Это была точка. И через семь лет после того вечера Кидди, рассматривая ветку в вазе на стойке Магды и прислушиваясь к нарушающему законы вероятности голосу Джонсона, понял наконец, что это была точка. Они встретились, чтобы расстаться. И Миха попрощался по-настоящему, именно поэтому через два месяца, когда накатила такая странная для конца осени теплынь, он ни слова толком, кроме ничего не значащей ерунды, не сказал Кидди в космопорте, куда его, скорее всего, демонстративно вытащила Моника. Она зябко ежилась в своем идиотском, не по сезону красном платье, несмотря на удивительно теплый, хотя и сырой ветер, и Миха обнимал ее за талию, пытаясь согреть, но у него это плохо получалось. Кидди нес какую-то околесицу, рассказывал, что он давно мечтал поработать где-то вне Земли, с трудом объяснял, чем он собирается заниматься, пытался сделать какие-то поручения, пока не оборвал себя на полуслове и не пошел на посадку. Он просто понял, что этот кусок жизни закончился и нечего тянуть из него нити.

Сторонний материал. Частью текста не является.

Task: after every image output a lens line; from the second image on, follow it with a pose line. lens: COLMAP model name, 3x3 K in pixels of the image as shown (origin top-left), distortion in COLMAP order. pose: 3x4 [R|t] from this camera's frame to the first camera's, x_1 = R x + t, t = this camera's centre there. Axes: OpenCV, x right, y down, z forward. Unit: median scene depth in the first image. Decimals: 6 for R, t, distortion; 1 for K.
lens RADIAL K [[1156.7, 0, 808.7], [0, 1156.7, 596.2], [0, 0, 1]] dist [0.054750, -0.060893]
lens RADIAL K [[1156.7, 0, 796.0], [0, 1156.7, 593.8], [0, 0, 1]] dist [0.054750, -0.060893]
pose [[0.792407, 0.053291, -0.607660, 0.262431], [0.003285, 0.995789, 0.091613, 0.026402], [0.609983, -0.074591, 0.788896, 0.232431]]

Сиф ловко прыгала с камня на камень, то и дело останавливаясь, чтобы дождаться Кидди, но каждый ее прыжок отзывался деревянным стуком. Кидди так и не понял, была ли пропасть за их спинами отвесной; когда над горами показалось пышущее жаром светило, они уже почти достигли равнины, точнее достигли плоскости, потому что сами горы напоминали вздыбленный край этой плоскости, словно кто-то огромный пробежался по бескрайней степи консервным ножом, вздымая один ее край горным хребтом и утапливая другой пропастью.
– Ну вот, – Сиф присела на замшелый валун и сбросила с ног действительно деревянные башмаки.
– Что это? – Кидди опустился на колени, поймал в ладони маленькие сухие ступни. – Подожди. Что это за обувь? Откуда?
– Это ботинки. – Сиф возбужденно раздула ноздри. – Там, далеко за ночным лесом, живут… люди, которые носят такие ботинки. Однажды я примерила их, и мне понравилось. Но они хороши только для ходьбы по горам. И все же, если бы я не боялась тебя испугать, я обошлась бы без ботинок и ночью.
– Подожди!
Кидди оглянулся. Светило продолжало палить нещадно, но подползающие к горам облака понемногу поглощали его лучи, с той же стороны повеяло ветром, а вместе с ним запахом моря и свежестью. Кидди еще не мог разглядеть башню или что-то похожее, горизонт затягивало зыбкое марево, вдобавок впереди скользили какие-то мглистые вихри и тянулись к облакам странные растения, напоминающие гирлянды с насаженными на упругие стержни дисками.
– Мы спешим, – улыбнулась Сиф и отбросила ботинки в сторону.